* _Problem_:
Restate, word for word, the run of lines that starts at the line containing "fruit basket: present" and ends with the final line of the listing. Leave pictures out.

* _The records_:
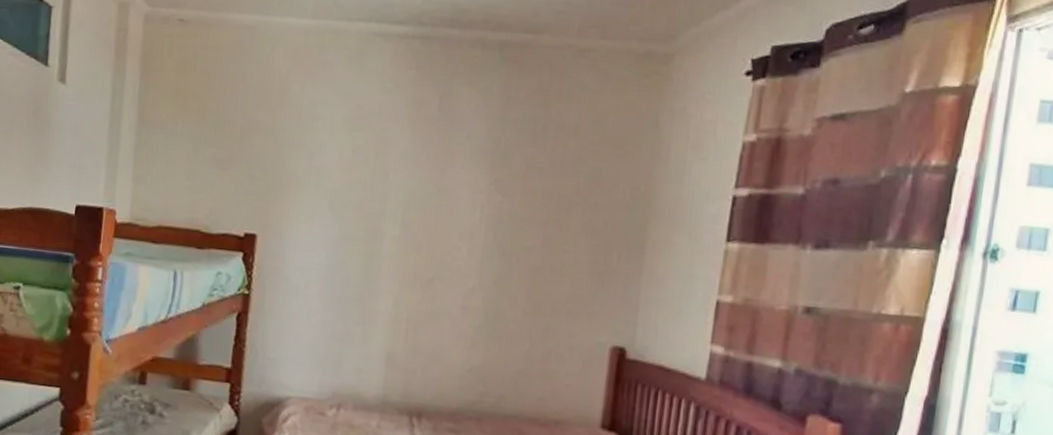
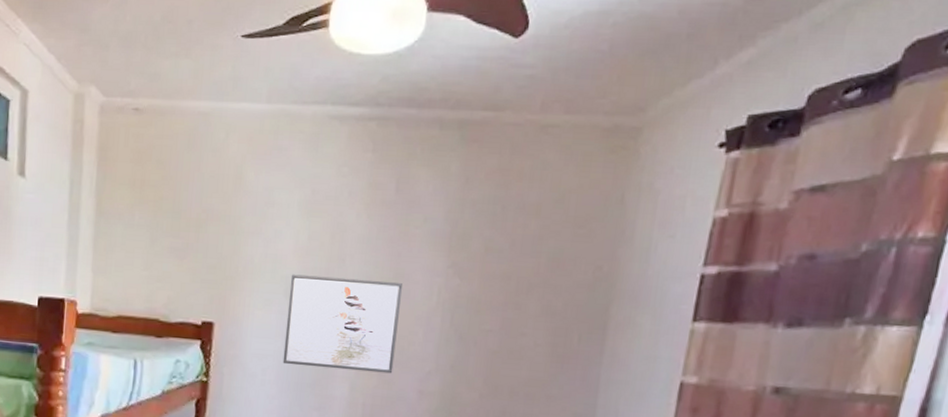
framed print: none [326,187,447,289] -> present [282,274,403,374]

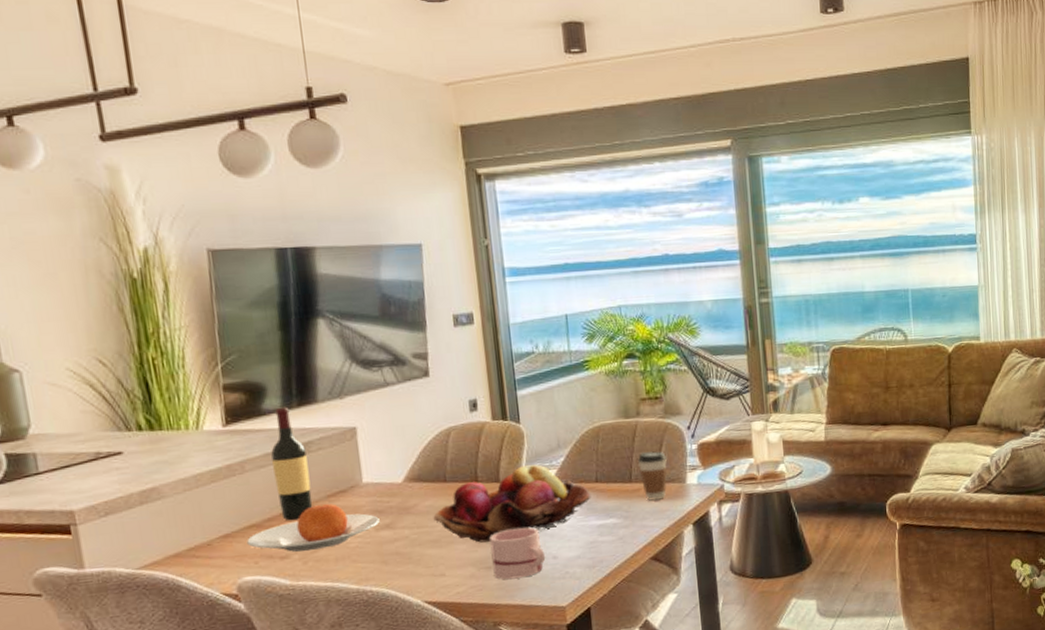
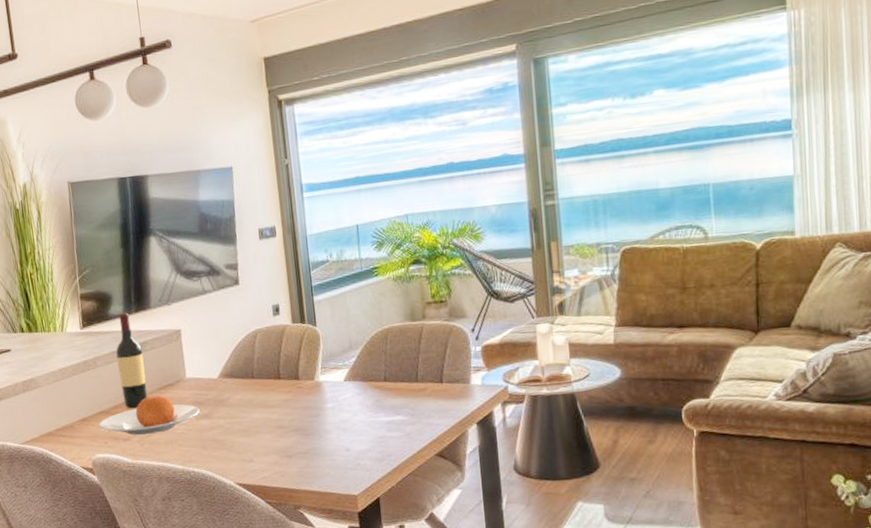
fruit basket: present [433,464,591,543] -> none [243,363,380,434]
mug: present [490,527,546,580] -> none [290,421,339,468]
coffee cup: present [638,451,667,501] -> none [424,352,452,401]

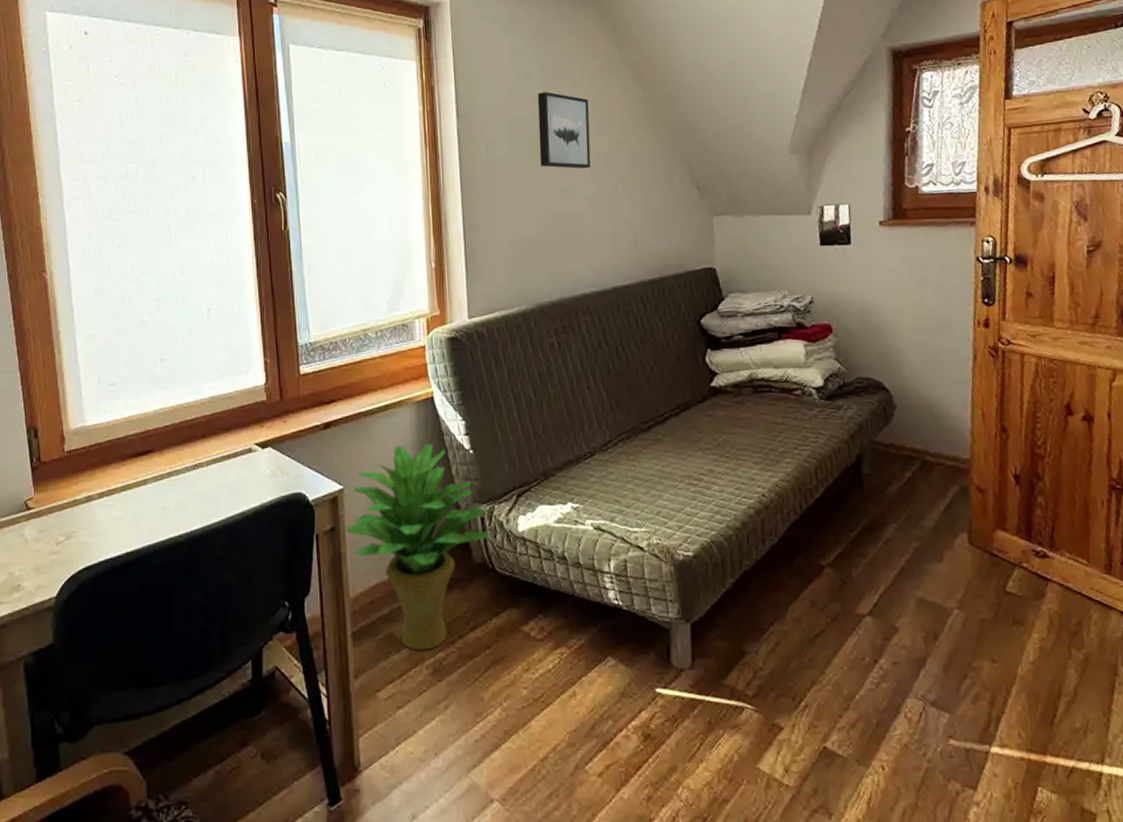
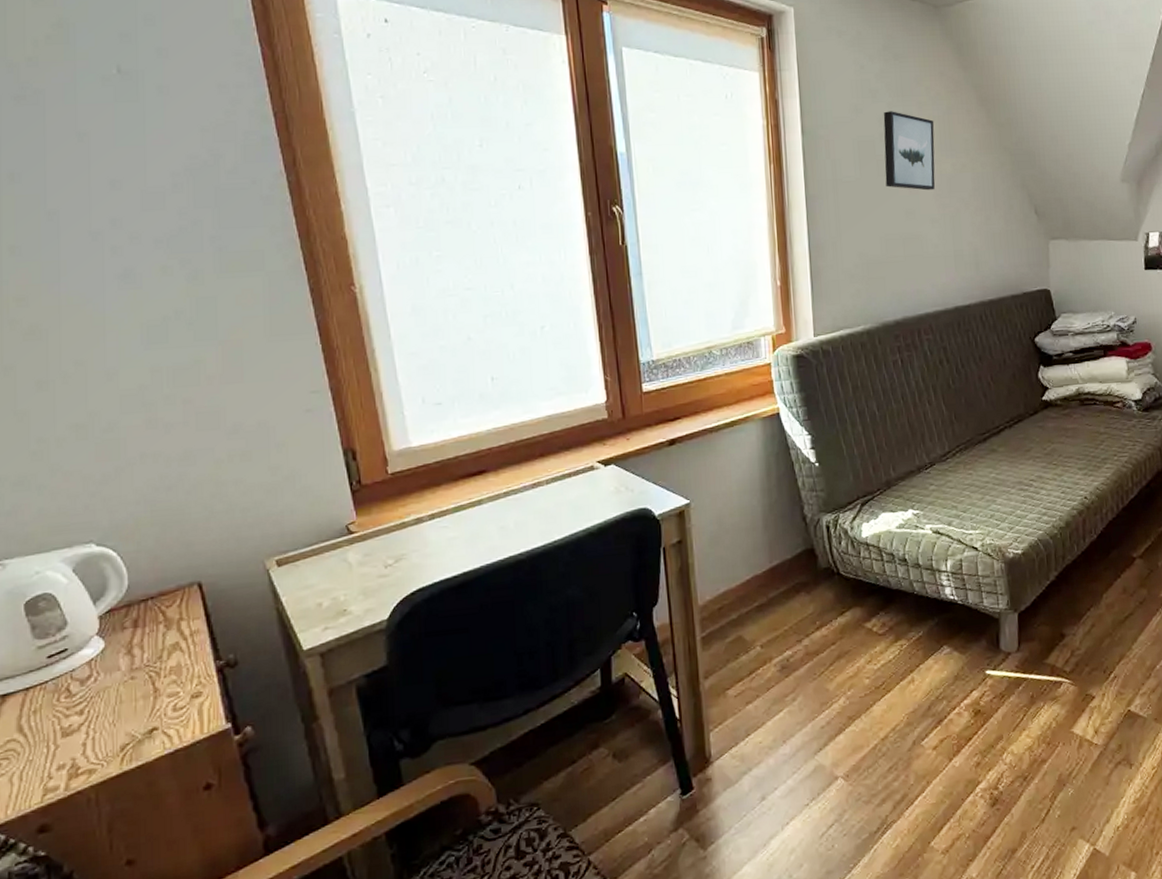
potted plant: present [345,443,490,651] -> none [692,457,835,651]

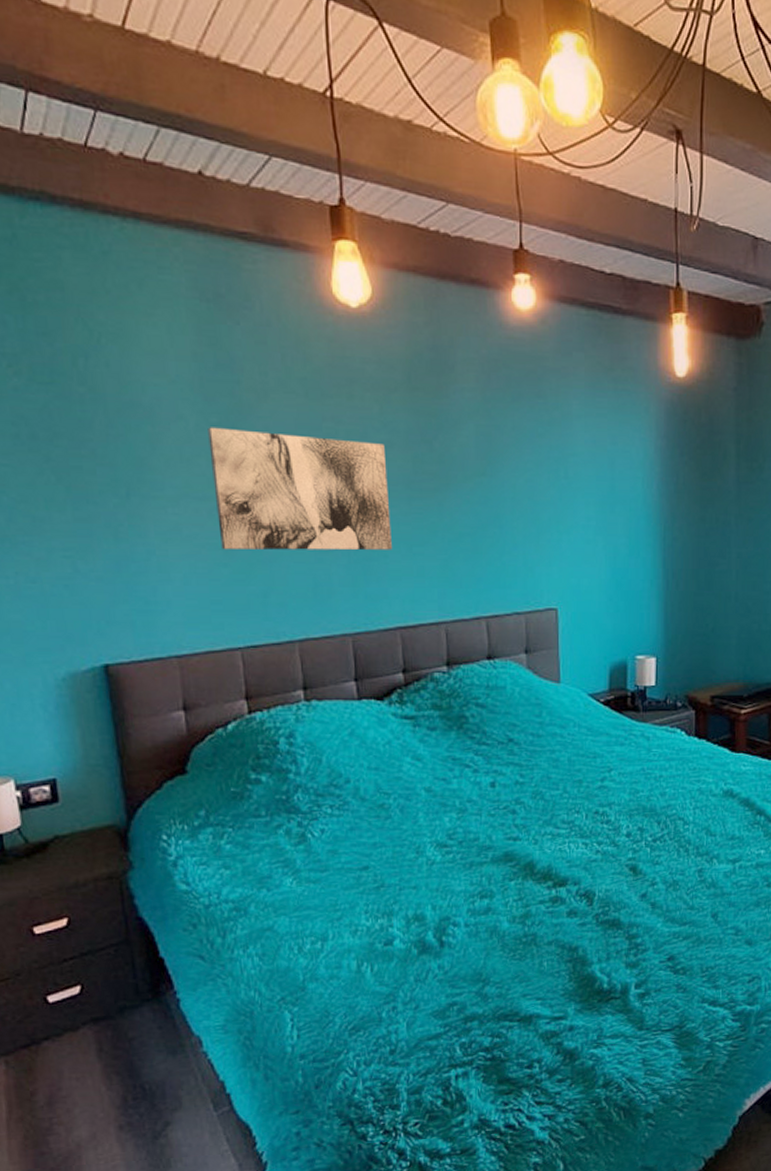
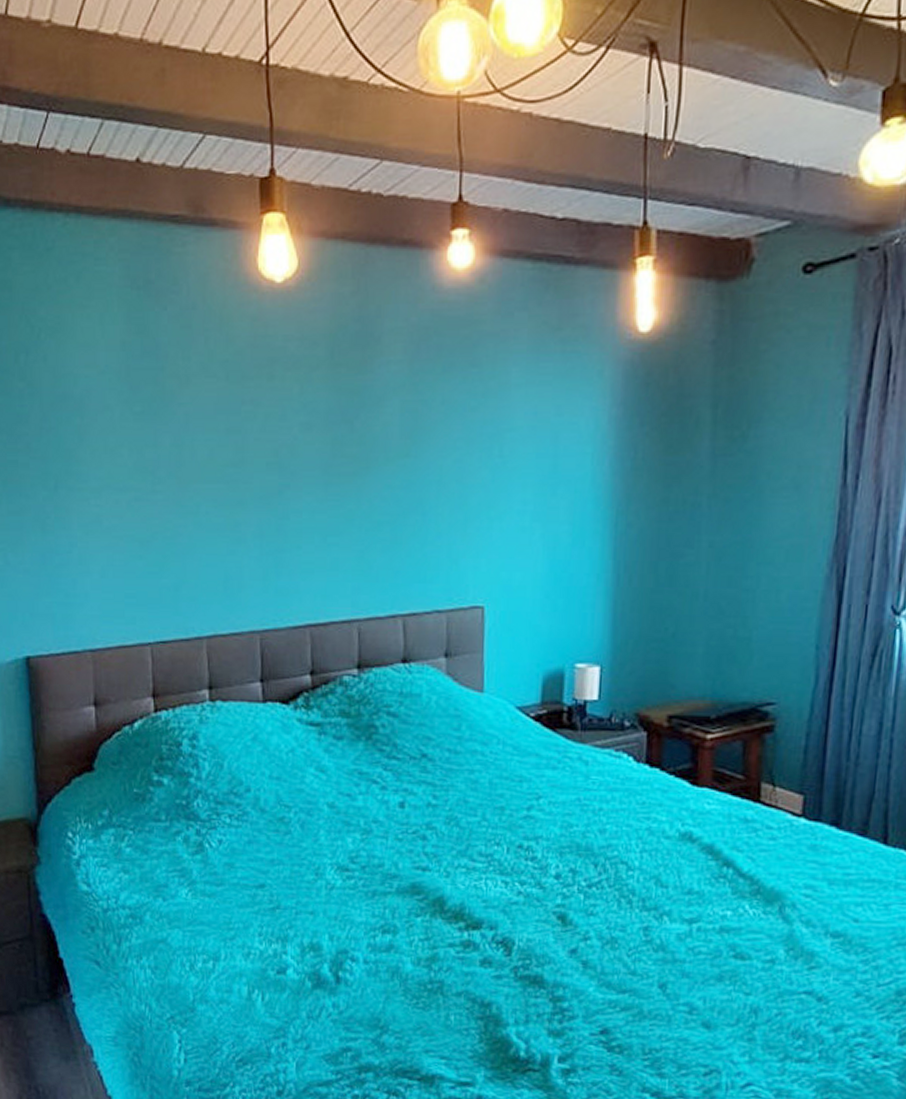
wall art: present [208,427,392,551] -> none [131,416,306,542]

* _Exercise answer_:
fruit basket: present [433,464,591,543] -> none [243,363,380,434]
mug: present [490,527,546,580] -> none [290,421,339,468]
coffee cup: present [638,451,667,501] -> none [424,352,452,401]

potted plant: present [345,443,490,651] -> none [692,457,835,651]

wall art: present [208,427,392,551] -> none [131,416,306,542]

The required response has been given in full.